In some possible implementations, the multipath bus subsystem further includes a second master node; the N switches further include N4 fourth switches adjacent to the second master node; wherein, any fourth The switch is adjacent to any third switch, or connected through one or more second switches; N4 is a positive integer less than or equal to N; the second master node is used to send multiple times to the first slave node report messages, and based on at least one switch, determine multiple routing paths between the second master node and the first slave node; A switch through which the node goes to the first slave node; wherein, each routing path in the plurality of routing paths passes through at least one or more of the N4 fourth switches and the N2 second switches in sequence S of them, and one or more of said N3 third switches.

In the embodiment of this application, a node device (such as the first slave node) can also be discovered by multiple different hosts, that is, other hosts (such as the second master node) can also be connected to the node device via multiple switches, The enumeration message is sent to the node device multiple times, thereby recording multiple routing paths with the node device, and so on. It greatly expands the scope of use of node devices to meet the needs of each host for a large number of node devices, so that any host can access node devices under other hosts, and then can call more computing resources to perform more complex tasks. Calculation processing. In addition, as mentioned above, although a node device can be used by multiple hosts, it can only be managed by one host. The single host management mechanism can make the management clearer.

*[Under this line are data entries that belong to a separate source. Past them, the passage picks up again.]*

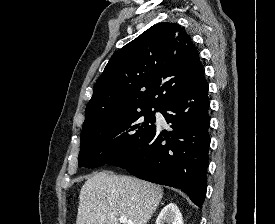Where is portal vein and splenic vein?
Returning a JSON list of instances; mask_svg holds the SVG:
<instances>
[{
	"label": "portal vein and splenic vein",
	"instance_id": "1",
	"mask_svg": "<svg viewBox=\"0 0 275 224\" xmlns=\"http://www.w3.org/2000/svg\"><path fill=\"white\" fill-rule=\"evenodd\" d=\"M119 221H120V223H123V224H126V223L127 224H134L132 221L128 220L127 217H124V216L120 217Z\"/></svg>",
	"mask_w": 275,
	"mask_h": 224
}]
</instances>
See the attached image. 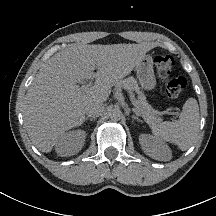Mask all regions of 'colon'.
I'll list each match as a JSON object with an SVG mask.
<instances>
[{"label": "colon", "mask_w": 216, "mask_h": 216, "mask_svg": "<svg viewBox=\"0 0 216 216\" xmlns=\"http://www.w3.org/2000/svg\"><path fill=\"white\" fill-rule=\"evenodd\" d=\"M175 65L174 58L169 55H159L155 58L156 70L165 82L166 93L171 98L179 97L186 87L185 78L174 73Z\"/></svg>", "instance_id": "1"}]
</instances>
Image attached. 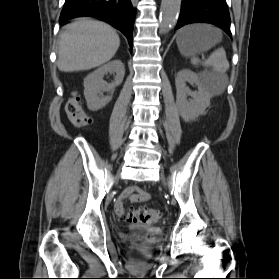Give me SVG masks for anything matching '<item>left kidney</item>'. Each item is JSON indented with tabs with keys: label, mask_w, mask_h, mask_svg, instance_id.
<instances>
[{
	"label": "left kidney",
	"mask_w": 279,
	"mask_h": 279,
	"mask_svg": "<svg viewBox=\"0 0 279 279\" xmlns=\"http://www.w3.org/2000/svg\"><path fill=\"white\" fill-rule=\"evenodd\" d=\"M186 82L195 84L198 91H191ZM176 106L180 116L185 122L196 120L200 115L205 113L206 108L210 105L212 94L208 89L204 74H196L190 69H182L175 78ZM190 95L192 99L188 100Z\"/></svg>",
	"instance_id": "obj_1"
}]
</instances>
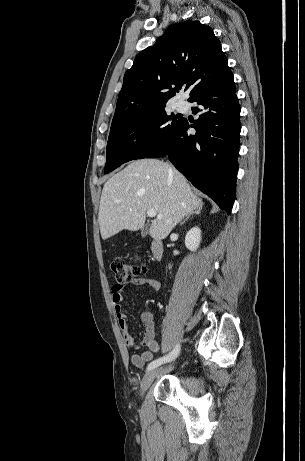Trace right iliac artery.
Segmentation results:
<instances>
[{
	"instance_id": "82829eb1",
	"label": "right iliac artery",
	"mask_w": 305,
	"mask_h": 461,
	"mask_svg": "<svg viewBox=\"0 0 305 461\" xmlns=\"http://www.w3.org/2000/svg\"><path fill=\"white\" fill-rule=\"evenodd\" d=\"M179 350H180V345H176V347L168 355L150 362L147 366V371H150L165 362H169L173 360L179 353Z\"/></svg>"
}]
</instances>
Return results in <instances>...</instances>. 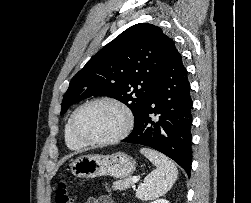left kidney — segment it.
I'll list each match as a JSON object with an SVG mask.
<instances>
[{"label": "left kidney", "mask_w": 251, "mask_h": 203, "mask_svg": "<svg viewBox=\"0 0 251 203\" xmlns=\"http://www.w3.org/2000/svg\"><path fill=\"white\" fill-rule=\"evenodd\" d=\"M151 203H169L166 199H157V200H155V201H153V202H151Z\"/></svg>", "instance_id": "obj_1"}]
</instances>
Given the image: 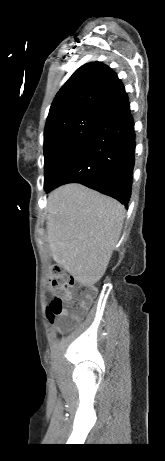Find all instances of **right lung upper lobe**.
Wrapping results in <instances>:
<instances>
[{
  "label": "right lung upper lobe",
  "mask_w": 165,
  "mask_h": 461,
  "mask_svg": "<svg viewBox=\"0 0 165 461\" xmlns=\"http://www.w3.org/2000/svg\"><path fill=\"white\" fill-rule=\"evenodd\" d=\"M130 107L117 74L101 62L78 68L55 96L46 125L56 119L93 115L103 120Z\"/></svg>",
  "instance_id": "1"
}]
</instances>
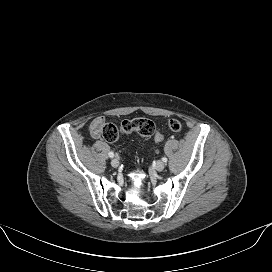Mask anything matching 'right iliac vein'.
Here are the masks:
<instances>
[{
    "label": "right iliac vein",
    "instance_id": "right-iliac-vein-1",
    "mask_svg": "<svg viewBox=\"0 0 272 272\" xmlns=\"http://www.w3.org/2000/svg\"><path fill=\"white\" fill-rule=\"evenodd\" d=\"M111 165L114 167V168H117L119 166V160L117 158H113L111 160Z\"/></svg>",
    "mask_w": 272,
    "mask_h": 272
}]
</instances>
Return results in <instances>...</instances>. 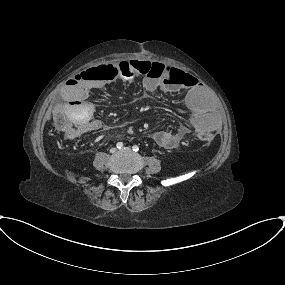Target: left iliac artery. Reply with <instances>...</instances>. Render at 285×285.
<instances>
[{"instance_id":"left-iliac-artery-1","label":"left iliac artery","mask_w":285,"mask_h":285,"mask_svg":"<svg viewBox=\"0 0 285 285\" xmlns=\"http://www.w3.org/2000/svg\"><path fill=\"white\" fill-rule=\"evenodd\" d=\"M132 150L135 151V152H137V151H139V147H138L137 145H134V146L132 147Z\"/></svg>"}]
</instances>
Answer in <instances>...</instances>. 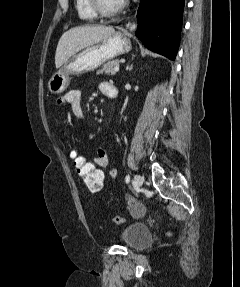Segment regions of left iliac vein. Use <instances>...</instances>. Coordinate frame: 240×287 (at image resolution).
<instances>
[{"instance_id": "obj_1", "label": "left iliac vein", "mask_w": 240, "mask_h": 287, "mask_svg": "<svg viewBox=\"0 0 240 287\" xmlns=\"http://www.w3.org/2000/svg\"><path fill=\"white\" fill-rule=\"evenodd\" d=\"M134 184L136 188L139 189L143 184V178L140 175L136 174L134 176Z\"/></svg>"}]
</instances>
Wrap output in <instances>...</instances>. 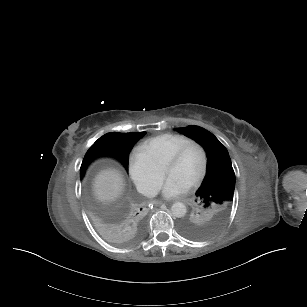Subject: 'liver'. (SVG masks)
<instances>
[{
	"mask_svg": "<svg viewBox=\"0 0 307 307\" xmlns=\"http://www.w3.org/2000/svg\"><path fill=\"white\" fill-rule=\"evenodd\" d=\"M123 189V180L116 170H103L97 175L94 190L100 200H112Z\"/></svg>",
	"mask_w": 307,
	"mask_h": 307,
	"instance_id": "liver-1",
	"label": "liver"
}]
</instances>
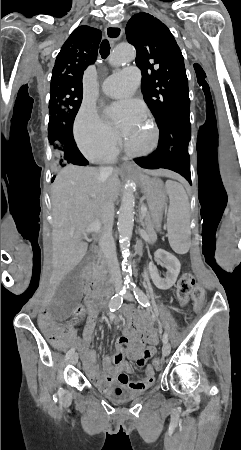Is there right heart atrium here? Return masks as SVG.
Wrapping results in <instances>:
<instances>
[{"mask_svg":"<svg viewBox=\"0 0 241 450\" xmlns=\"http://www.w3.org/2000/svg\"><path fill=\"white\" fill-rule=\"evenodd\" d=\"M73 132L76 145L86 158L102 161L113 157L112 130L100 120L94 107L81 105L74 119Z\"/></svg>","mask_w":241,"mask_h":450,"instance_id":"right-heart-atrium-1","label":"right heart atrium"}]
</instances>
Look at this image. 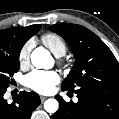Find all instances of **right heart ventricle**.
Masks as SVG:
<instances>
[{"instance_id": "e07e8e85", "label": "right heart ventricle", "mask_w": 119, "mask_h": 119, "mask_svg": "<svg viewBox=\"0 0 119 119\" xmlns=\"http://www.w3.org/2000/svg\"><path fill=\"white\" fill-rule=\"evenodd\" d=\"M42 43L56 56H63L67 51L65 41L57 34L46 33L41 37Z\"/></svg>"}]
</instances>
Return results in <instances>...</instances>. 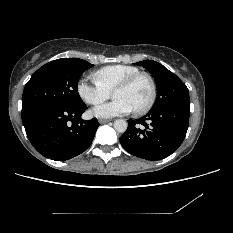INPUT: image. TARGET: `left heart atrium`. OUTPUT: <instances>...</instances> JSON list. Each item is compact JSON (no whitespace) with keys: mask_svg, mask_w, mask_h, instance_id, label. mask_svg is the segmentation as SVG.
Masks as SVG:
<instances>
[{"mask_svg":"<svg viewBox=\"0 0 233 233\" xmlns=\"http://www.w3.org/2000/svg\"><path fill=\"white\" fill-rule=\"evenodd\" d=\"M133 111L132 106L124 99H114L110 103L97 106L93 112L97 117L111 118L118 115L128 114Z\"/></svg>","mask_w":233,"mask_h":233,"instance_id":"left-heart-atrium-1","label":"left heart atrium"}]
</instances>
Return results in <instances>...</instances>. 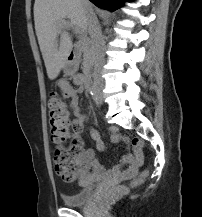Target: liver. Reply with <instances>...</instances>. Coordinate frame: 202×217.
Wrapping results in <instances>:
<instances>
[{"mask_svg": "<svg viewBox=\"0 0 202 217\" xmlns=\"http://www.w3.org/2000/svg\"><path fill=\"white\" fill-rule=\"evenodd\" d=\"M89 6L92 9L90 3ZM65 19H69L81 32L87 31L88 16L81 0H35V30L47 75L51 80L59 75L73 47L71 37L63 31L62 22ZM58 34L61 35L59 44Z\"/></svg>", "mask_w": 202, "mask_h": 217, "instance_id": "obj_1", "label": "liver"}]
</instances>
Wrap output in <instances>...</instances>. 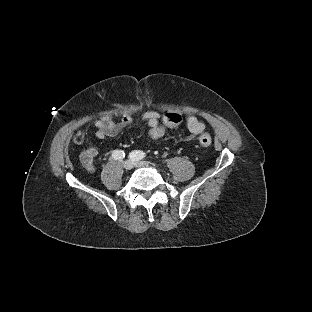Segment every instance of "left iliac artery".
Here are the masks:
<instances>
[{
	"label": "left iliac artery",
	"mask_w": 312,
	"mask_h": 312,
	"mask_svg": "<svg viewBox=\"0 0 312 312\" xmlns=\"http://www.w3.org/2000/svg\"><path fill=\"white\" fill-rule=\"evenodd\" d=\"M130 159L132 160H141L146 157V154L143 151H133L130 153Z\"/></svg>",
	"instance_id": "44dca946"
}]
</instances>
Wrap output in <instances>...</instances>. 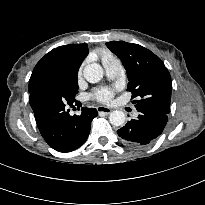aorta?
Listing matches in <instances>:
<instances>
[{
  "mask_svg": "<svg viewBox=\"0 0 205 205\" xmlns=\"http://www.w3.org/2000/svg\"><path fill=\"white\" fill-rule=\"evenodd\" d=\"M83 75L88 82L97 83L103 78L104 72L99 64L92 63L84 67ZM125 120L126 117L123 111L115 110L109 115V121L114 126L124 125Z\"/></svg>",
  "mask_w": 205,
  "mask_h": 205,
  "instance_id": "762f6f07",
  "label": "aorta"
}]
</instances>
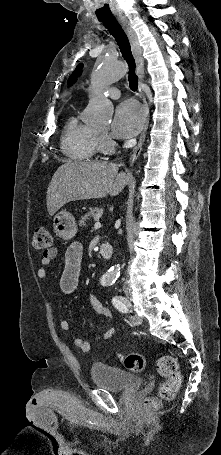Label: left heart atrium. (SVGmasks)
Here are the masks:
<instances>
[{
	"instance_id": "left-heart-atrium-1",
	"label": "left heart atrium",
	"mask_w": 221,
	"mask_h": 455,
	"mask_svg": "<svg viewBox=\"0 0 221 455\" xmlns=\"http://www.w3.org/2000/svg\"><path fill=\"white\" fill-rule=\"evenodd\" d=\"M144 113L133 101L121 103L114 113L112 135L116 138H129L136 135L142 128Z\"/></svg>"
}]
</instances>
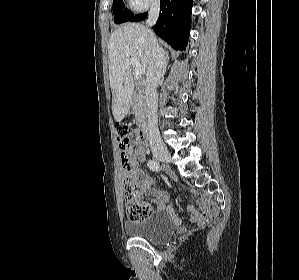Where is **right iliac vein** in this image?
<instances>
[{
  "label": "right iliac vein",
  "instance_id": "1",
  "mask_svg": "<svg viewBox=\"0 0 299 280\" xmlns=\"http://www.w3.org/2000/svg\"><path fill=\"white\" fill-rule=\"evenodd\" d=\"M154 156L163 161V162H170L171 161V154L165 147H159L153 150Z\"/></svg>",
  "mask_w": 299,
  "mask_h": 280
}]
</instances>
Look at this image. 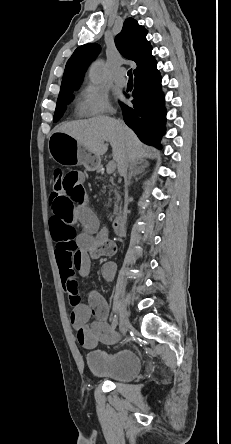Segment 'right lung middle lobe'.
I'll use <instances>...</instances> for the list:
<instances>
[{
	"label": "right lung middle lobe",
	"mask_w": 231,
	"mask_h": 444,
	"mask_svg": "<svg viewBox=\"0 0 231 444\" xmlns=\"http://www.w3.org/2000/svg\"><path fill=\"white\" fill-rule=\"evenodd\" d=\"M74 90V89H73ZM73 90H69L63 93H59V97L57 100L56 110L54 113L53 121L57 122L65 111V105L69 97L72 95Z\"/></svg>",
	"instance_id": "right-lung-middle-lobe-1"
}]
</instances>
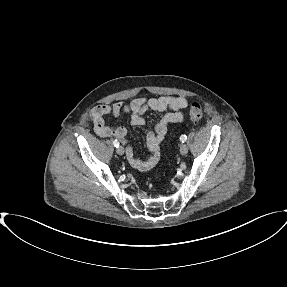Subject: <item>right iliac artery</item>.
<instances>
[{"instance_id": "right-iliac-artery-1", "label": "right iliac artery", "mask_w": 287, "mask_h": 287, "mask_svg": "<svg viewBox=\"0 0 287 287\" xmlns=\"http://www.w3.org/2000/svg\"><path fill=\"white\" fill-rule=\"evenodd\" d=\"M113 144H114L115 147H119V142L117 140H114Z\"/></svg>"}]
</instances>
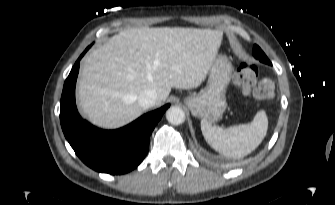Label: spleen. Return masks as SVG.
<instances>
[{"instance_id": "obj_1", "label": "spleen", "mask_w": 335, "mask_h": 205, "mask_svg": "<svg viewBox=\"0 0 335 205\" xmlns=\"http://www.w3.org/2000/svg\"><path fill=\"white\" fill-rule=\"evenodd\" d=\"M201 130L206 142L229 158H242L254 151L263 141L268 130V118L264 110L256 113L248 124L223 129L201 120Z\"/></svg>"}]
</instances>
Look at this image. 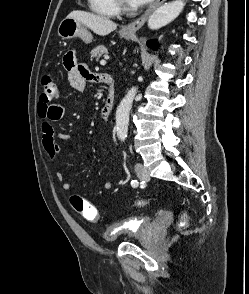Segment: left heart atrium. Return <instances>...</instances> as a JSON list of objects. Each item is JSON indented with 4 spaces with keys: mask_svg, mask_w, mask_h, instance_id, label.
I'll return each instance as SVG.
<instances>
[{
    "mask_svg": "<svg viewBox=\"0 0 249 294\" xmlns=\"http://www.w3.org/2000/svg\"><path fill=\"white\" fill-rule=\"evenodd\" d=\"M150 1H152V0H130V3L132 5L141 6V5H144Z\"/></svg>",
    "mask_w": 249,
    "mask_h": 294,
    "instance_id": "left-heart-atrium-1",
    "label": "left heart atrium"
}]
</instances>
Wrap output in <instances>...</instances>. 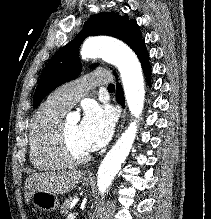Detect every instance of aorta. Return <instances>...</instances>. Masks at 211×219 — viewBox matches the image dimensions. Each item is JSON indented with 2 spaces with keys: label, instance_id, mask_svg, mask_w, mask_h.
Returning <instances> with one entry per match:
<instances>
[{
  "label": "aorta",
  "instance_id": "762f6f07",
  "mask_svg": "<svg viewBox=\"0 0 211 219\" xmlns=\"http://www.w3.org/2000/svg\"><path fill=\"white\" fill-rule=\"evenodd\" d=\"M84 58L101 57L120 71L125 98L133 116L138 118L143 110L145 89L140 62L135 53L125 44L88 39L82 47ZM137 133L136 121L130 123L116 144L106 154L97 173V185L104 194L127 158Z\"/></svg>",
  "mask_w": 211,
  "mask_h": 219
}]
</instances>
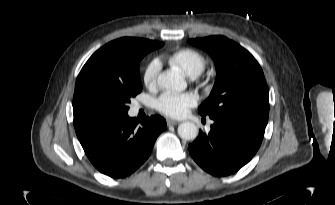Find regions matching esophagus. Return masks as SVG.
<instances>
[{
    "label": "esophagus",
    "mask_w": 335,
    "mask_h": 205,
    "mask_svg": "<svg viewBox=\"0 0 335 205\" xmlns=\"http://www.w3.org/2000/svg\"><path fill=\"white\" fill-rule=\"evenodd\" d=\"M178 123H179V121H177V120L167 119V125L168 126H170V125H176Z\"/></svg>",
    "instance_id": "34e87169"
}]
</instances>
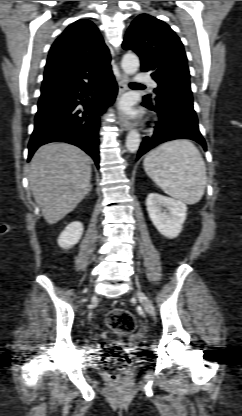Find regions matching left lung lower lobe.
<instances>
[{
    "instance_id": "0a47b994",
    "label": "left lung lower lobe",
    "mask_w": 242,
    "mask_h": 416,
    "mask_svg": "<svg viewBox=\"0 0 242 416\" xmlns=\"http://www.w3.org/2000/svg\"><path fill=\"white\" fill-rule=\"evenodd\" d=\"M143 105L157 112L159 121L154 127V134L143 139L137 159L156 145L176 139L194 140L206 150V143L199 131L193 102L174 96H163L158 100L144 98Z\"/></svg>"
}]
</instances>
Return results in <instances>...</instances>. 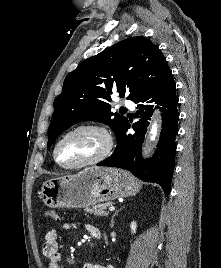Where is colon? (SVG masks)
Here are the masks:
<instances>
[{
    "mask_svg": "<svg viewBox=\"0 0 221 268\" xmlns=\"http://www.w3.org/2000/svg\"><path fill=\"white\" fill-rule=\"evenodd\" d=\"M45 218L48 220V221H57L58 220V214L56 213V211L54 210H47L45 212Z\"/></svg>",
    "mask_w": 221,
    "mask_h": 268,
    "instance_id": "colon-1",
    "label": "colon"
}]
</instances>
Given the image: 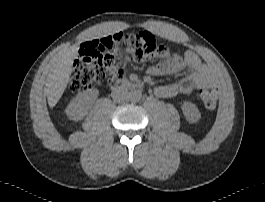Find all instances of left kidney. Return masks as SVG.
<instances>
[{
    "label": "left kidney",
    "mask_w": 265,
    "mask_h": 202,
    "mask_svg": "<svg viewBox=\"0 0 265 202\" xmlns=\"http://www.w3.org/2000/svg\"><path fill=\"white\" fill-rule=\"evenodd\" d=\"M181 108L187 121L196 123L201 118L200 111L195 104L185 101L183 102Z\"/></svg>",
    "instance_id": "left-kidney-1"
}]
</instances>
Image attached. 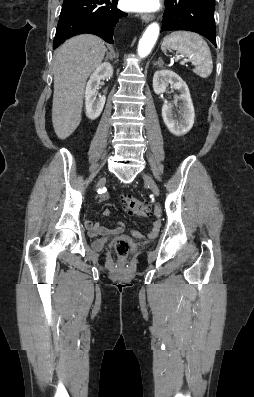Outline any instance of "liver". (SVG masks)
<instances>
[{
  "instance_id": "6515ba94",
  "label": "liver",
  "mask_w": 254,
  "mask_h": 397,
  "mask_svg": "<svg viewBox=\"0 0 254 397\" xmlns=\"http://www.w3.org/2000/svg\"><path fill=\"white\" fill-rule=\"evenodd\" d=\"M105 52L104 42L90 34L73 37L55 51L52 123L59 139L68 138L78 127L86 81Z\"/></svg>"
}]
</instances>
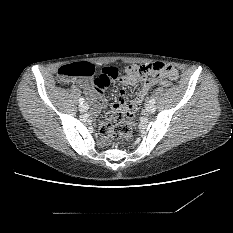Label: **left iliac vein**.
I'll return each instance as SVG.
<instances>
[{"instance_id": "obj_1", "label": "left iliac vein", "mask_w": 233, "mask_h": 233, "mask_svg": "<svg viewBox=\"0 0 233 233\" xmlns=\"http://www.w3.org/2000/svg\"><path fill=\"white\" fill-rule=\"evenodd\" d=\"M145 109H146V111H147L148 113H153V112H155V110H156V108H155V106H154L153 104H148V105H146Z\"/></svg>"}]
</instances>
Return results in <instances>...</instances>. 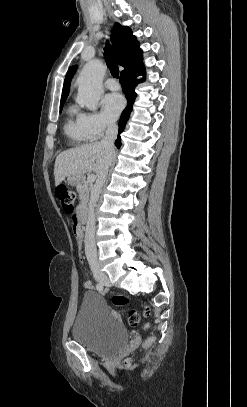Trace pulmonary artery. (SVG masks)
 I'll use <instances>...</instances> for the list:
<instances>
[{
    "mask_svg": "<svg viewBox=\"0 0 247 407\" xmlns=\"http://www.w3.org/2000/svg\"><path fill=\"white\" fill-rule=\"evenodd\" d=\"M105 87L109 90H118L120 85L116 80L109 78L105 81Z\"/></svg>",
    "mask_w": 247,
    "mask_h": 407,
    "instance_id": "obj_1",
    "label": "pulmonary artery"
}]
</instances>
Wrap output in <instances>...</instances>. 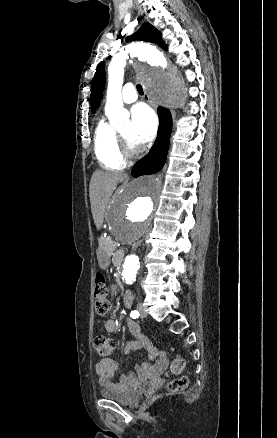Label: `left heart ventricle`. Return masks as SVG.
Wrapping results in <instances>:
<instances>
[{
  "label": "left heart ventricle",
  "mask_w": 277,
  "mask_h": 438,
  "mask_svg": "<svg viewBox=\"0 0 277 438\" xmlns=\"http://www.w3.org/2000/svg\"><path fill=\"white\" fill-rule=\"evenodd\" d=\"M119 133H121L128 140V142L132 145V147L135 148V146L133 145L131 138H130V135H131V127L130 126L123 128L122 130L119 131Z\"/></svg>",
  "instance_id": "obj_1"
}]
</instances>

In some possible implementation manners, the multipath bus subsystem includes a first node domain and a second node domain; the first node domain includes the first master node and multiple first slave nodes, so The second node domain includes the second master node and multiple second slave nodes; the second master node is specifically configured to: all first slave nodes in the first node domain are controlled by the first The master node assigns a device number, and after all the second slave nodes in the domain of the second node are assigned device numbers by the second master node, it sends enumeration messages to the first slave node multiple times, and based on At least one switch determines multiple routing paths between the second master node and the first slave node.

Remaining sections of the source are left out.